Description of the task
Your task is to copy every line of the records below that contains "WIDTH".

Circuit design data
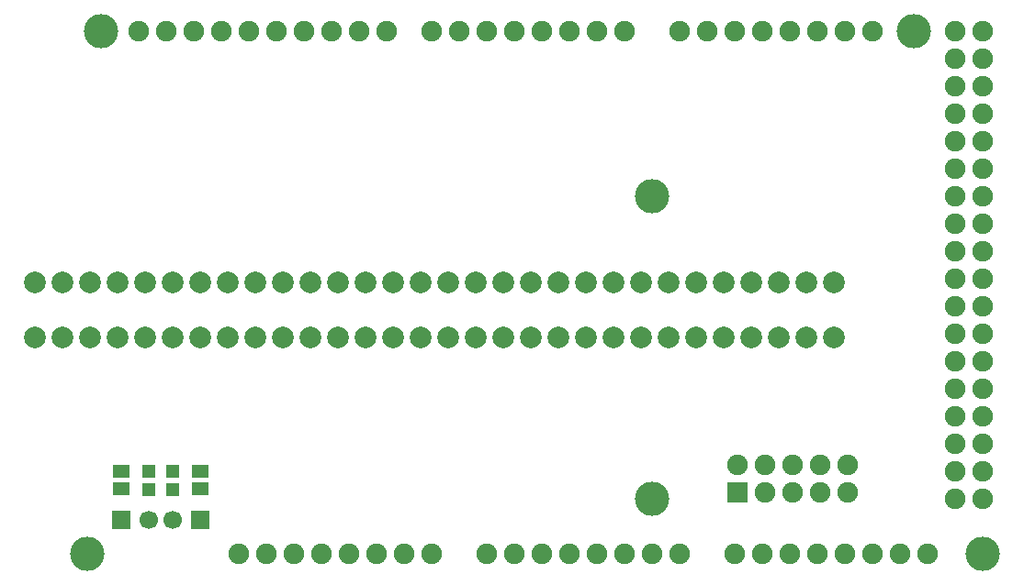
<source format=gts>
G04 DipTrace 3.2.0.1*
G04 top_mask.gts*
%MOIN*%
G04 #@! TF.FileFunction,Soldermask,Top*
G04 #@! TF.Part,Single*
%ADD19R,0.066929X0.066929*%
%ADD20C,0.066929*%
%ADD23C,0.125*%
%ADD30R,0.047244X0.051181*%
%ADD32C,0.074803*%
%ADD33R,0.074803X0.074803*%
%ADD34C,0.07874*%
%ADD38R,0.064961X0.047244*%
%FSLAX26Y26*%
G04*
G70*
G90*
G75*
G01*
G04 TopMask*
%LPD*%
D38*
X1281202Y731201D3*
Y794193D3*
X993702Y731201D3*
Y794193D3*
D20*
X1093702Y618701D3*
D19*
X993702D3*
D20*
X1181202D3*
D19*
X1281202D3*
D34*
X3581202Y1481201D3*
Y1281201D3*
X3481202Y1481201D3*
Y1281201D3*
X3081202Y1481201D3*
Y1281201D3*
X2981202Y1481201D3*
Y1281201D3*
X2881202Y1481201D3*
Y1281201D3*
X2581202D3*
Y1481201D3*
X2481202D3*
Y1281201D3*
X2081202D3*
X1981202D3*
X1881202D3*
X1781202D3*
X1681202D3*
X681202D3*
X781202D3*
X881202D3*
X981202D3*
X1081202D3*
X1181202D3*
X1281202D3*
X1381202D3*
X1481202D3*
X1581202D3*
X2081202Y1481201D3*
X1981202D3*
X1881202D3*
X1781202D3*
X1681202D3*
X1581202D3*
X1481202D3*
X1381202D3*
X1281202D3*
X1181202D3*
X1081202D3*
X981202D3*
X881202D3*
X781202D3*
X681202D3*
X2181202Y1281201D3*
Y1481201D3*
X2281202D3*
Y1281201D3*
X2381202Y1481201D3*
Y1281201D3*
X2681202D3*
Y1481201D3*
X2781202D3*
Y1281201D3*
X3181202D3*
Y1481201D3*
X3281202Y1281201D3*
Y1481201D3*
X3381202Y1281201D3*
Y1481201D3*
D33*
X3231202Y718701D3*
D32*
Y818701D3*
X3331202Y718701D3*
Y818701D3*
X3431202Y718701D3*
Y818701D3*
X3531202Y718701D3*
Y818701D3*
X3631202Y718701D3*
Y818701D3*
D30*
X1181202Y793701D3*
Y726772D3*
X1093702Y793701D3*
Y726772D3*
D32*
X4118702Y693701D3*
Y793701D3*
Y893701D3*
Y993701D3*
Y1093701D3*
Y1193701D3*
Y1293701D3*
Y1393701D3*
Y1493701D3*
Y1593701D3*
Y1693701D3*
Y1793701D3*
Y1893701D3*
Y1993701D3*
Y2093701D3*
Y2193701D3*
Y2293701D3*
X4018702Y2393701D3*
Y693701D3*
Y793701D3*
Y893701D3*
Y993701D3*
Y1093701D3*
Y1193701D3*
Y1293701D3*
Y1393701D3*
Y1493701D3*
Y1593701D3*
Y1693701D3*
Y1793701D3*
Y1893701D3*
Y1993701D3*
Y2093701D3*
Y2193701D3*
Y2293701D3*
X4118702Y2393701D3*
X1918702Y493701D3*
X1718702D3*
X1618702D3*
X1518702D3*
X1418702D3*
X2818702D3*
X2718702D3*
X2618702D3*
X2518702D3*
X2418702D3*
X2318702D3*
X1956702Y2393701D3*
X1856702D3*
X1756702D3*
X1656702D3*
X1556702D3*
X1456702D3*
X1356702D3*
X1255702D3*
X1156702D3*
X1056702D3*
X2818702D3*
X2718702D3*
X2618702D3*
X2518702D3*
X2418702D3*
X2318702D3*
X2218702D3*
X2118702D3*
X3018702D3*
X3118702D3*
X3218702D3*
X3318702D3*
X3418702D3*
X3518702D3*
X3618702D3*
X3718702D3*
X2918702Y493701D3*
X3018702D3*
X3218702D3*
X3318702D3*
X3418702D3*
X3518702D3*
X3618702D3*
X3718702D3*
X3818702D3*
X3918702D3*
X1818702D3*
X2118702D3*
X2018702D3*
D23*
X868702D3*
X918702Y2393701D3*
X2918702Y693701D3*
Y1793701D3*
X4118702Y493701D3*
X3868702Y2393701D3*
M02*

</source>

--

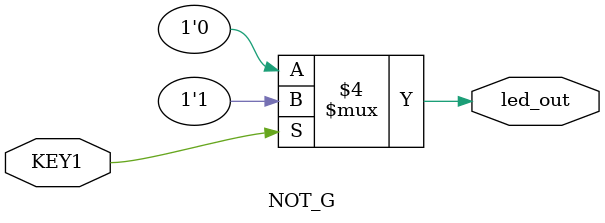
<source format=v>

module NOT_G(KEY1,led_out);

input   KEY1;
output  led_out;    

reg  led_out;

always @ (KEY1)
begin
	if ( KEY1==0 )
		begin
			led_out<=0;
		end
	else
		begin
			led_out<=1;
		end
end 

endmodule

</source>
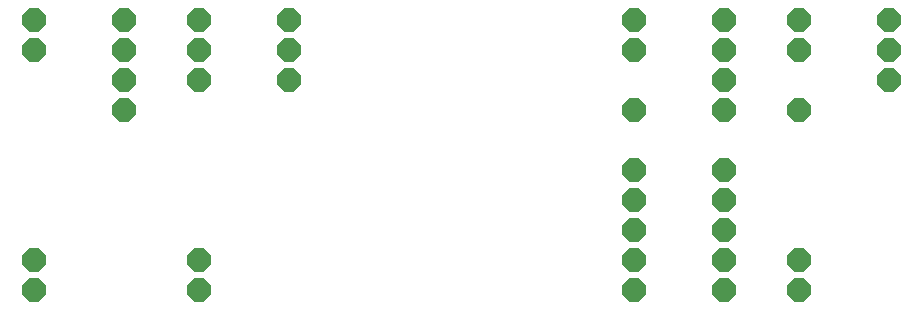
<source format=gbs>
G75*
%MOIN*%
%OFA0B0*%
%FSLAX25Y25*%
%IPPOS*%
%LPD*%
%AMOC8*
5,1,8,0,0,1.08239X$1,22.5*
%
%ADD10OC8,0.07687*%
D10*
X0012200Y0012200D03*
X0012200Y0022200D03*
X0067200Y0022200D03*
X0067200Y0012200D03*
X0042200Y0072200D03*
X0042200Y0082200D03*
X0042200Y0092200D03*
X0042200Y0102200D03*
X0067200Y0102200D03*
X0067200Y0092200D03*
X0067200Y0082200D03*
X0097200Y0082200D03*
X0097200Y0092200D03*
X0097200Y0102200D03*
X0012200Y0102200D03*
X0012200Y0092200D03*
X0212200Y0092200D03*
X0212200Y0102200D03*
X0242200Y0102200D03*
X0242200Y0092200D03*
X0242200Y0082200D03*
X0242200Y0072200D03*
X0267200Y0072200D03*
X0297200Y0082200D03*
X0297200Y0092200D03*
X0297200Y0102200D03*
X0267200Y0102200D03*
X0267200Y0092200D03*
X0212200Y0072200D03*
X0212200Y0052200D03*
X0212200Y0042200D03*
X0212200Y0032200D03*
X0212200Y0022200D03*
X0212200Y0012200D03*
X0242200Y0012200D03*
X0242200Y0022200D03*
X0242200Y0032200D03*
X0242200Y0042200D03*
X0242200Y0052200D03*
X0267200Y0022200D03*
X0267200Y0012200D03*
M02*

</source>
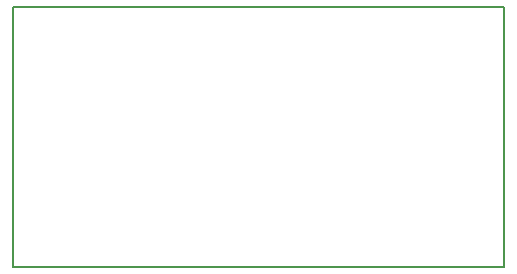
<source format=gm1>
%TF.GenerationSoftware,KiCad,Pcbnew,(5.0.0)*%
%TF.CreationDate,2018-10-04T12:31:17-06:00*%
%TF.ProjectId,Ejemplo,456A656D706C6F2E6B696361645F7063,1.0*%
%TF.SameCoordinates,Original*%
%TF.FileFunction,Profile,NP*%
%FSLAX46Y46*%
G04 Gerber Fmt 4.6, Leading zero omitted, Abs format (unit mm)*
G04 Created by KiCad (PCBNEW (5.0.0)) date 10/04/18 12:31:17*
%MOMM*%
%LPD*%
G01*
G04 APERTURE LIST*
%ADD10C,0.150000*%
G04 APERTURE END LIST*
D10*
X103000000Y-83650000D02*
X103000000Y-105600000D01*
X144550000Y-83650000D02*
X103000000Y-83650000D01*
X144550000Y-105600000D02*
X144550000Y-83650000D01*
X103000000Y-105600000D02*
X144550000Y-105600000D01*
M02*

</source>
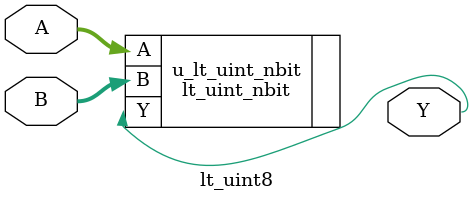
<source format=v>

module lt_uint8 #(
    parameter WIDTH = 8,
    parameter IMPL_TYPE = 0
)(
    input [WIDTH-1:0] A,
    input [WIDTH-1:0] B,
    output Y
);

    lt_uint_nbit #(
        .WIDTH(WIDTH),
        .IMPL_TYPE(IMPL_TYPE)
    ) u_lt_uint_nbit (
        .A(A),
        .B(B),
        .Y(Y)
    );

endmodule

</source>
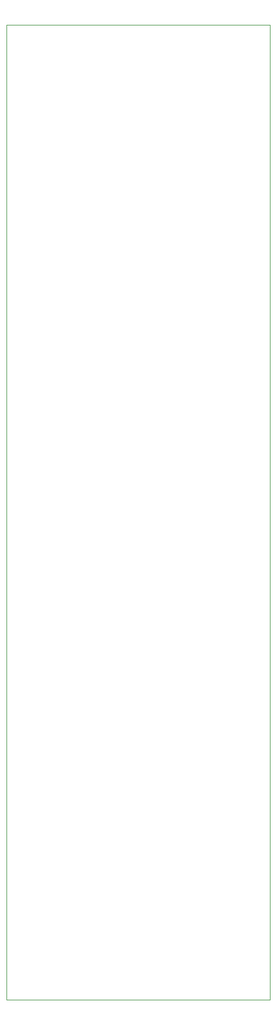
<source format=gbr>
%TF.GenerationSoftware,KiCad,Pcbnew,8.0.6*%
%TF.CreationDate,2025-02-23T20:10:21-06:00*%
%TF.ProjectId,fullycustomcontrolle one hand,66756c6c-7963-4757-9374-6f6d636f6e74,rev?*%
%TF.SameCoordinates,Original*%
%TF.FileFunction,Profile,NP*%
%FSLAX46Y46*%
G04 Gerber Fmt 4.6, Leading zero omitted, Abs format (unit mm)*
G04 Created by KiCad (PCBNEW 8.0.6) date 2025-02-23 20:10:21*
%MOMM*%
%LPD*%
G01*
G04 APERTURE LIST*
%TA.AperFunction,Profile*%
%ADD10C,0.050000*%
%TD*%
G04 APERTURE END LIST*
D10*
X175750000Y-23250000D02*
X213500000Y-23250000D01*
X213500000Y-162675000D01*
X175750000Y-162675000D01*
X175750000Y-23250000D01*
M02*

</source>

---

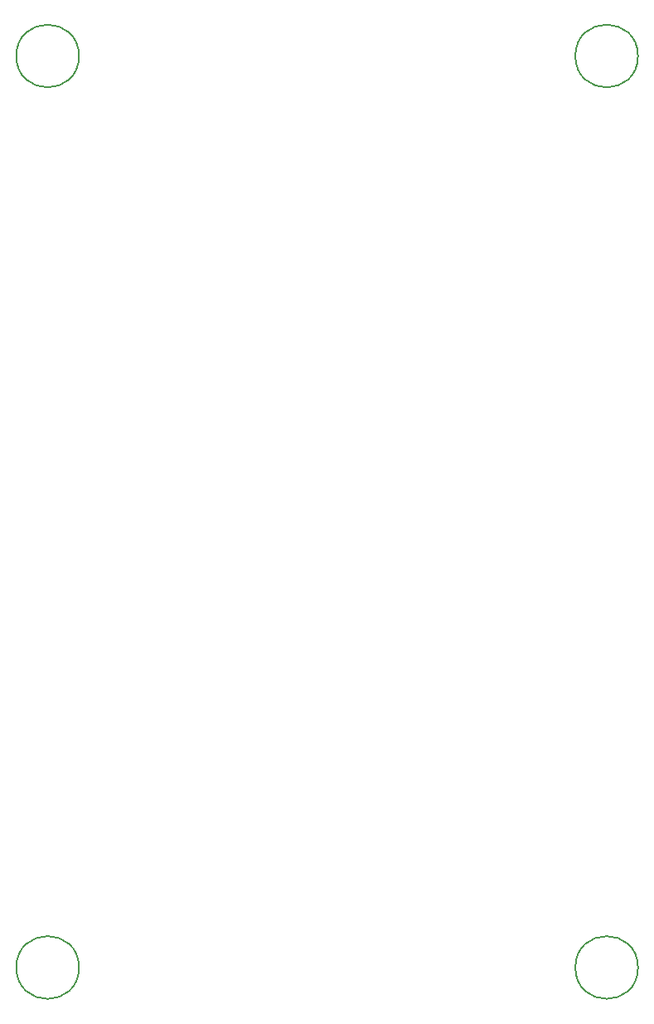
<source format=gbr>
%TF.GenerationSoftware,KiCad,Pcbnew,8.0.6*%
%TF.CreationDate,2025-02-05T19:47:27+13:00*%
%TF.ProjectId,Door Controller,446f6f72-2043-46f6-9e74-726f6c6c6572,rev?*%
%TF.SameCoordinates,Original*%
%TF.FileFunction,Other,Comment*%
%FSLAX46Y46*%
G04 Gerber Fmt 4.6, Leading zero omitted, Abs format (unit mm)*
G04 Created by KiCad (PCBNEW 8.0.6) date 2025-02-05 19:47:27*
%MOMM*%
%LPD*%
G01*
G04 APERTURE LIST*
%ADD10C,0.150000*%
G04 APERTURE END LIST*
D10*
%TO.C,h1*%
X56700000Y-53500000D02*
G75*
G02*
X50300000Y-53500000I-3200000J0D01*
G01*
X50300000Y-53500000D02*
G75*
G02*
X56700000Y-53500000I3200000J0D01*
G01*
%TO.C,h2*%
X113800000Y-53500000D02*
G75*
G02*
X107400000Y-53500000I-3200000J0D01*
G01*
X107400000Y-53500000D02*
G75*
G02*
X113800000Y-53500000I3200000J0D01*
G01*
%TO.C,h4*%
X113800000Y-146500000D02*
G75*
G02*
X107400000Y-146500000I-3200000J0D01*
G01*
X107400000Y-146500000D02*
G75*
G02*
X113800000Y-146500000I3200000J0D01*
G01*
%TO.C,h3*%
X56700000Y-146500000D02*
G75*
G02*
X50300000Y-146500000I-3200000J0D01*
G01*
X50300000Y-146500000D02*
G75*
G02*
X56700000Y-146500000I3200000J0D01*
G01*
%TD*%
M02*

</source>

Solution to the problem
    parameter WIDTH = 8,
    input [WIDTH-1:0] A,
    input [WIDTH-1:0] B,
        .WIDTH(WIDTH),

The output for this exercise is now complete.